Rewrite the lines of text in the data below as a numbered list, leaving out any blank lines and the pictures.

==== DATA PROVIDED

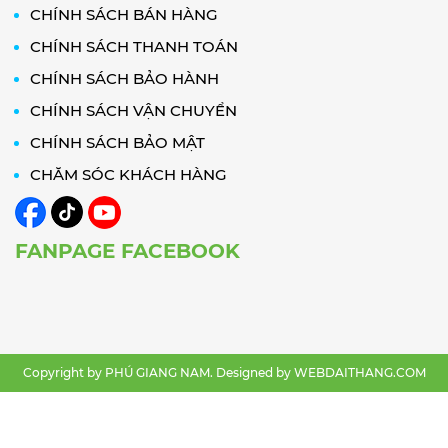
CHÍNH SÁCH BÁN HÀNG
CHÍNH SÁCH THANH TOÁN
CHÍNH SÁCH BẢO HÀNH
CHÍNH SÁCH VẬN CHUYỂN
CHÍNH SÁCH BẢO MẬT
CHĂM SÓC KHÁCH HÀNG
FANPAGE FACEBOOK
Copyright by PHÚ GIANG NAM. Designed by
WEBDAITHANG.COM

========

ANSWER SECTION:
1. CHÍNH SÁCH BÁN HÀNG
2. CHÍNH SÁCH THANH TOÁN
3. CHÍNH SÁCH BẢO HÀNH
4. CHÍNH SÁCH VẬN CHUYỂN
5. CHÍNH SÁCH BẢO MẬT
6. CHĂM SÓC KHÁCH HÀNG
7. FANPAGE FACEBOOK
8. Copyright by PHÚ GIANG NAM. Designed by
9. WEBDAITHANG.COM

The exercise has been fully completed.